# WORK TO COMPLETE
Beginning with the first entry, restate the data word for word and leave out the images.

# RECORDS PROVIDED
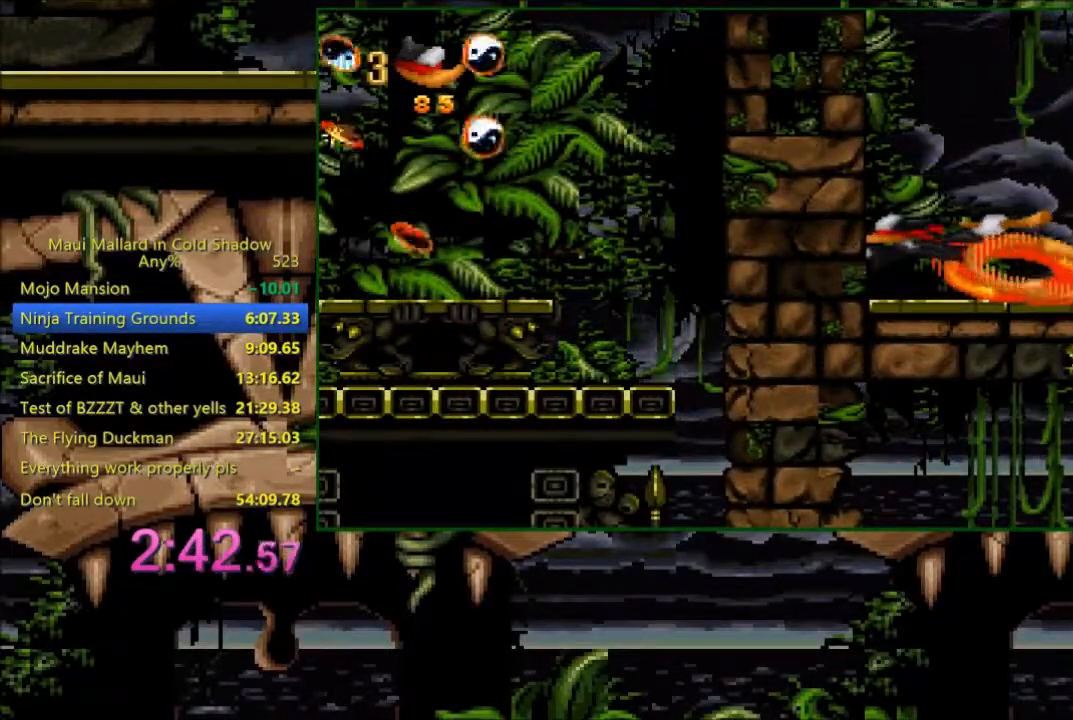
{"dt_ms": 500, "buttons": ["DPAD_LEFT"], "events": []}
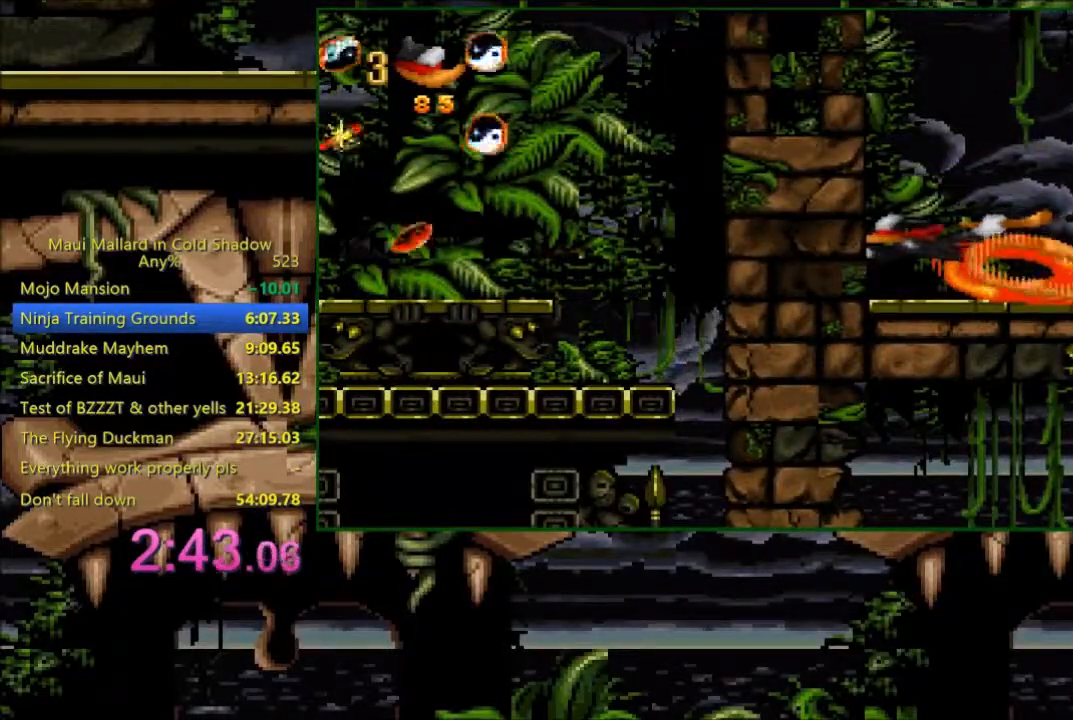
{"dt_ms": 500, "buttons": ["DPAD_LEFT"], "events": []}
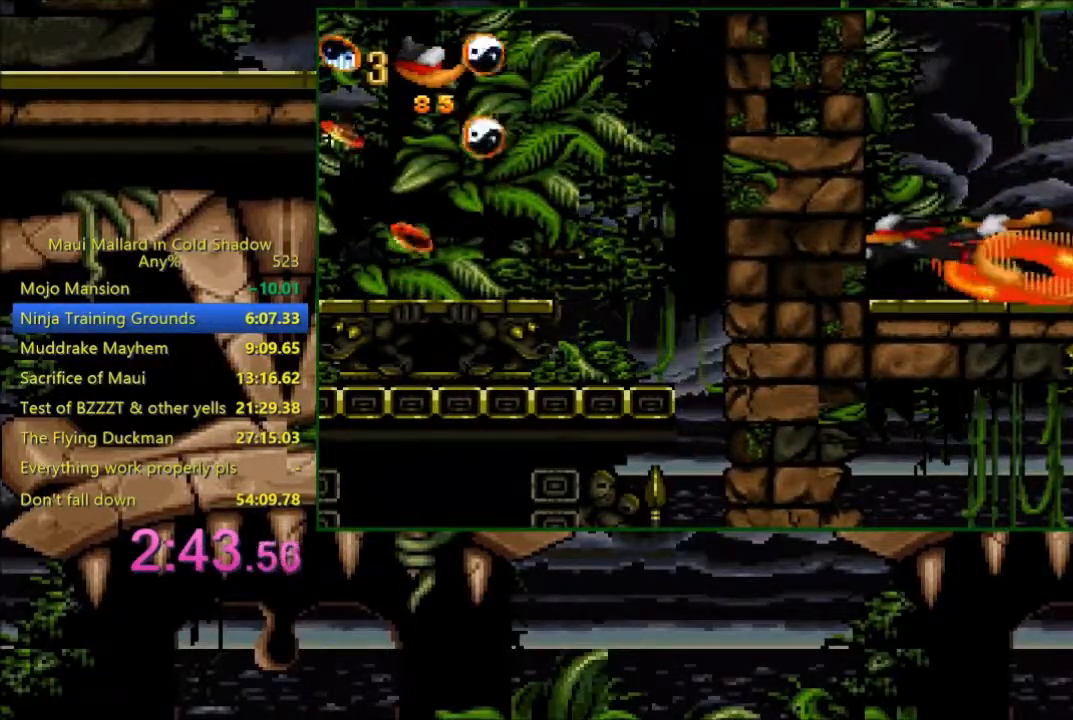
{"dt_ms": 500, "buttons": ["DPAD_LEFT"], "events": []}
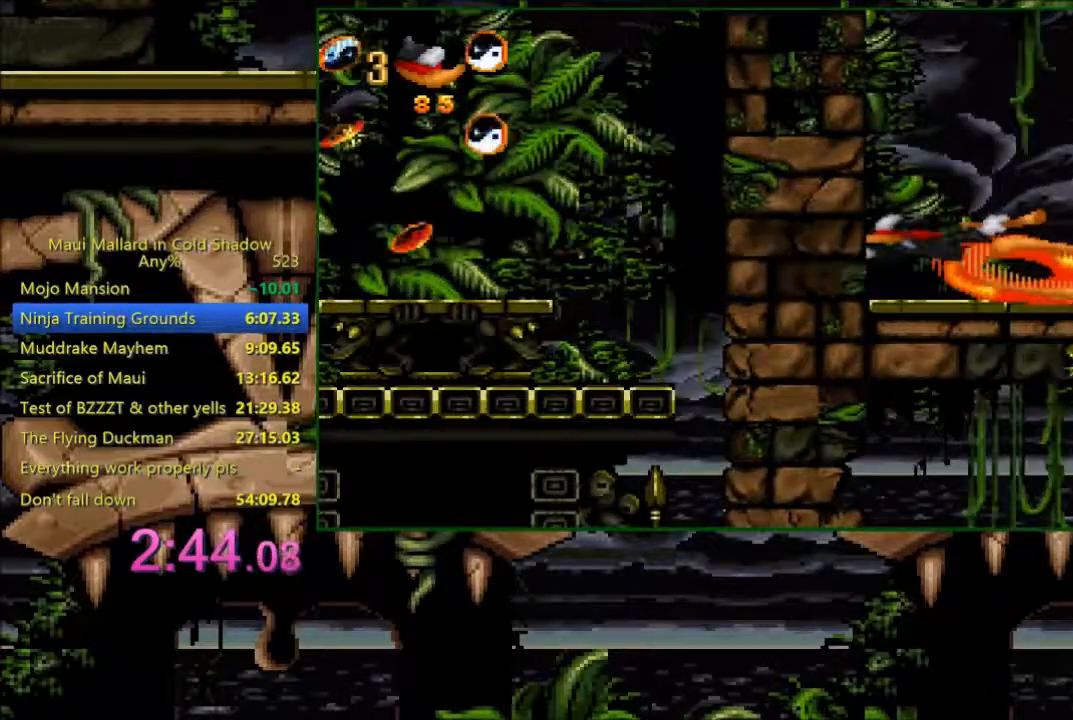
{"dt_ms": 500, "buttons": ["DPAD_LEFT"], "events": []}
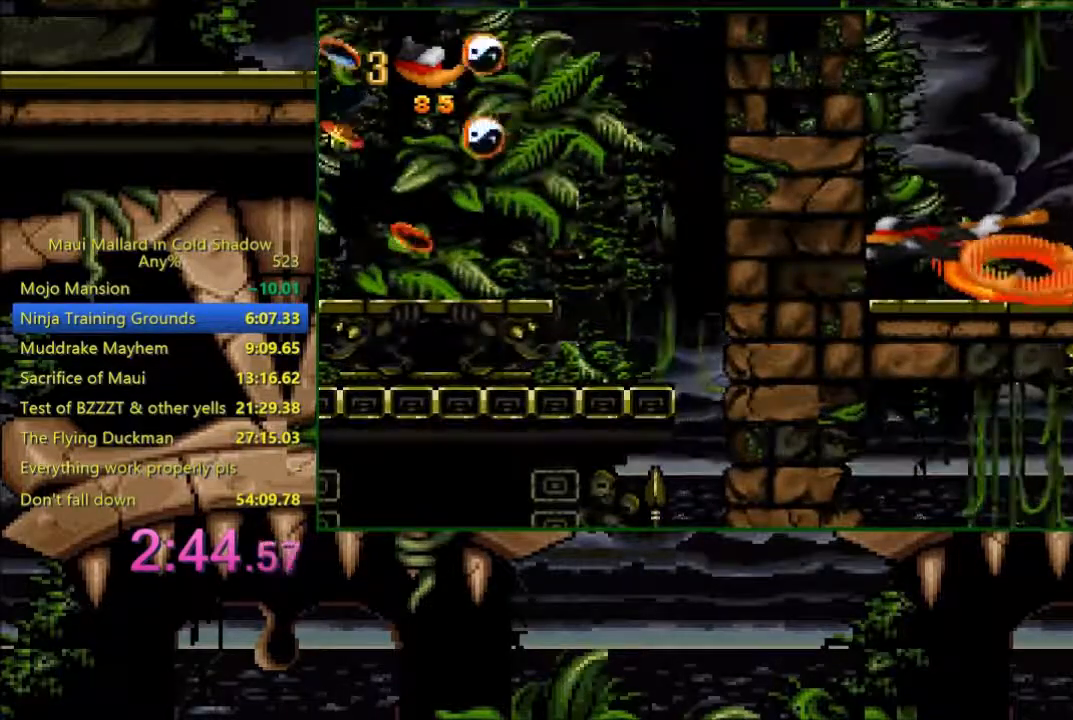
{"dt_ms": 500, "buttons": ["DPAD_LEFT"], "events": []}
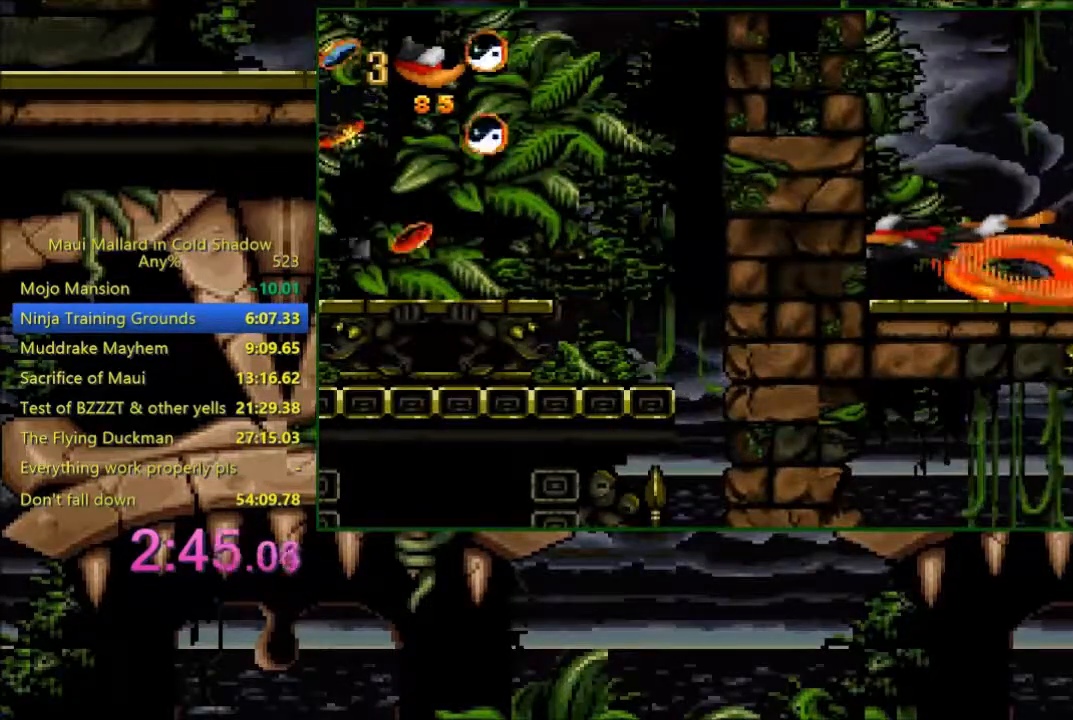
{"dt_ms": 500, "buttons": ["DPAD_LEFT"], "events": []}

# ANSWER SPACE
{"dt_ms": 500, "buttons": ["DPAD_LEFT"], "events": []}
{"dt_ms": 500, "buttons": ["DPAD_LEFT"], "events": []}
{"dt_ms": 500, "buttons": ["DPAD_LEFT"], "events": []}
{"dt_ms": 500, "buttons": ["DPAD_LEFT"], "events": []}
{"dt_ms": 500, "buttons": ["DPAD_LEFT"], "events": []}
{"dt_ms": 500, "buttons": ["DPAD_LEFT"], "events": []}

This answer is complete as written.